━━ Document excerpt

# Los Angeles Votes to Cap Food Delivery Service Fees



## ChinatownJake (Jan 3, 2016)

Got a doomsday email a few days ago from one of the delivery Apps, suggesting this would make it hard for them to operate if passed. Looks like it just passed.


__ https://twitter.com/i/web/status/1263197423175741440

__ https://twitter.com/i/web/status/1263205686025924609


----------



## Uber's Guber (Oct 22, 2017)

ChinatownJake said:


> Got a doomsday email a few days ago, prior to this, from one of the delivery Apps, suggesting this would make it hard for them to operate if passed.


Not at all... the app-provider will make up the losses by keeping more of what the driver would have earned.


----------



## LazyBumBunny (Jul 12, 2019)

Great now they only need to cap the tip stealing to 50%


----------



## Uberdriver2710 (Jul 15, 2015)

They should make a law that bans stupid politicians from making stupid laws.


----------



## AzAppDriver (Feb 27, 2017)

Uberdriver2710 said:


> They should make a law that bans stupid politicians from making stupid laws.


May be easier to just ban politicians. &#128514;


----------



## KevinJohnson (Mar 23, 2020)

One gourmet pizza $20.00 max delivery fee $3.00. If uber takes 30% leaves about $2.00 for the driver. 
I won't pick up any order below $6.00. Rate is way too low considering driving parking and traffic. Restaurants will lose sales, shoot yourself in the foot.


----------



## ANT 7 (Oct 14, 2018)

━━━━
━━ Data records

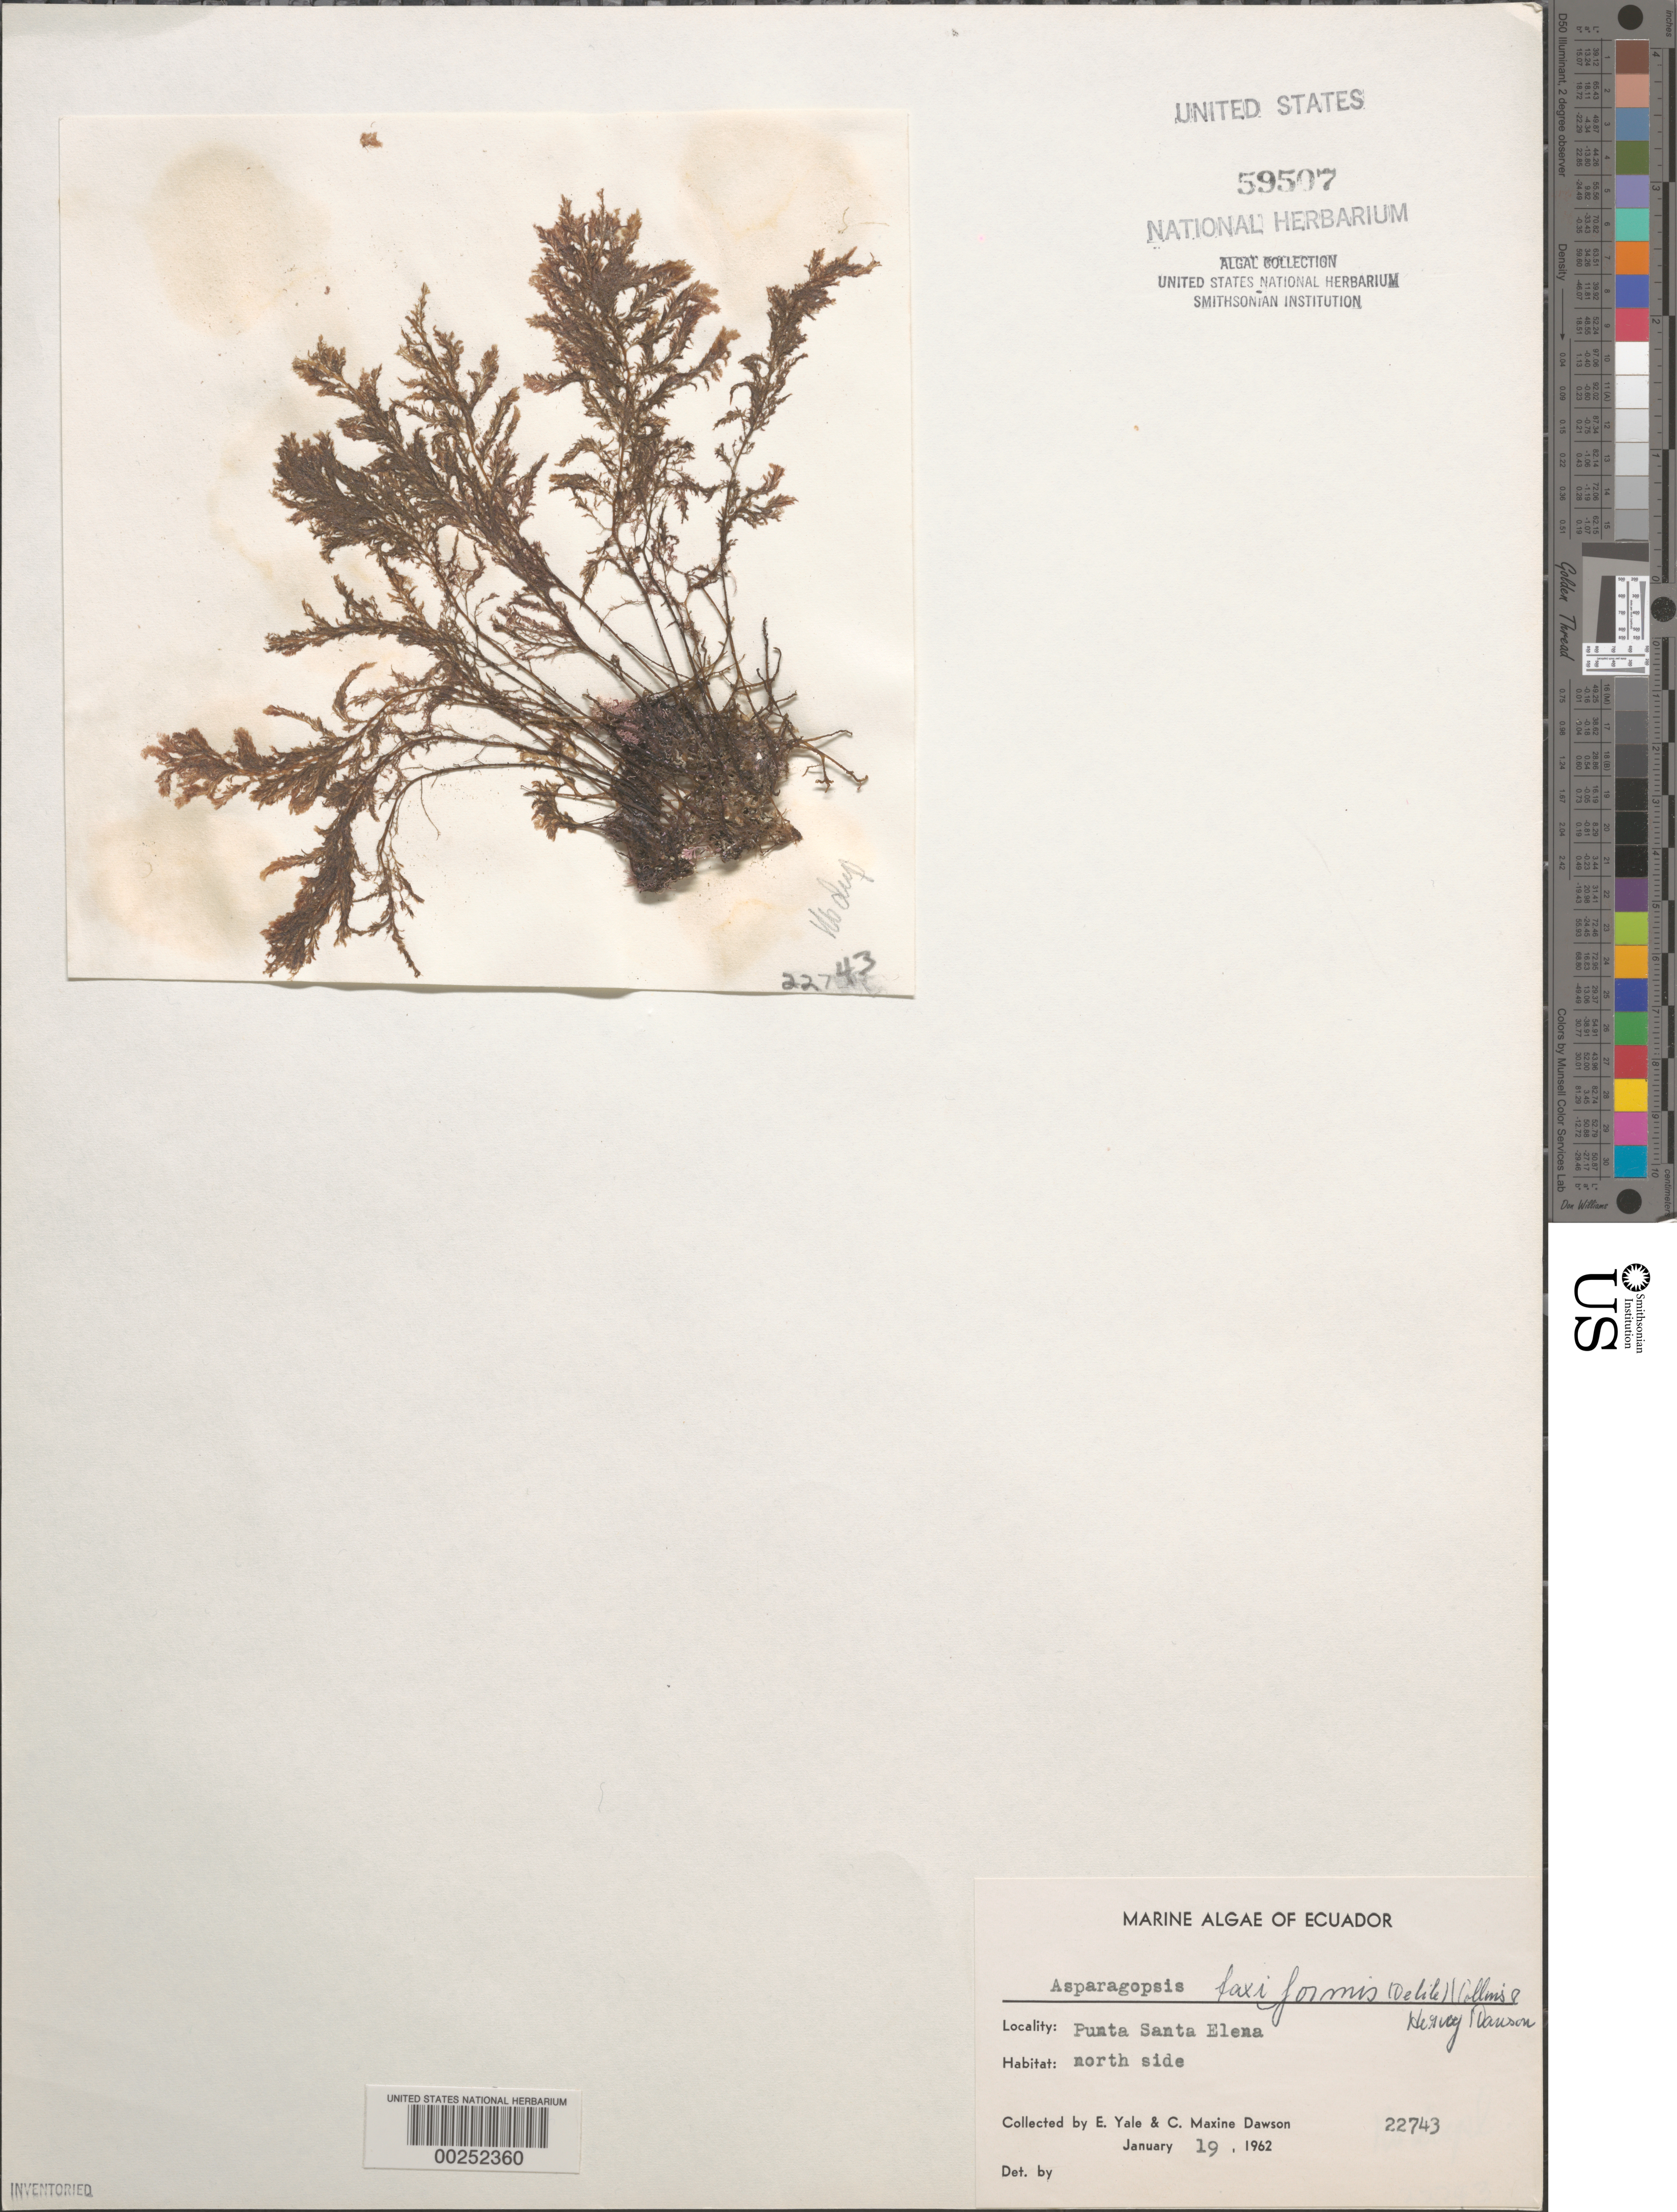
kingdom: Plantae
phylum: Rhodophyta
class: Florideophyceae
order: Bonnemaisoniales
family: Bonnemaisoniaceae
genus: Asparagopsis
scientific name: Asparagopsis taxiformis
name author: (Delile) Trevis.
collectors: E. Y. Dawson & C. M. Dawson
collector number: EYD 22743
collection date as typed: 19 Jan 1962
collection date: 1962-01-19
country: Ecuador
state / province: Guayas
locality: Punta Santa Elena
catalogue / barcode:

━━━━

• _Required actions_:
A - From the forum thread on the Los Angeles delivery fee cap, write out the passage that opens with the words containing "I won't pick" and closes with "in the foot.".
B - Write what comes next in the forum thread on the Los Angeles delivery fee cap, picking up right after its final line.

• _Expected outputs_:
A -
I won't pick up any order below $6.00. Rate is way too low considering driving parking and traffic. Restaurants will lose sales, shoot yourself in the foot.

B -
Sales that don't net you a bankable profit aren't worth doing. Capitalism isn't about charities.

They'll be just fine without them.


----------



## KevinJohnson (Mar 23, 2020)

ANT 7 said:


> Sales that don't net you a bankable profit aren't worth doing. Capitalism isn't about charities.


I'm guessing they signed up for delivery services to increase their sales. When they did they signed a contract, part of Capitalism. Restaurants can end the contract and pay Zero to UE and DD. That is also part of Capitalism.

Instead they went running to the city council (the government) for a new law to change the terms of the original contract agreement. No longer Capitalism


----------



## Uber Llama (Apr 13, 2019)

Vote differently


----------



## tohunt4me (Nov 23, 2015)

Uber's Guber said:


> Not at all... the app-provider will make up the losses by keeping more of what the driver would have earned.


Great time for Uber to Aquire Food Delivery Competition !


----------



## Seamus (Jun 21, 2018)

Ultimately this will just hurt the consumers, they are just too dumb to realize it.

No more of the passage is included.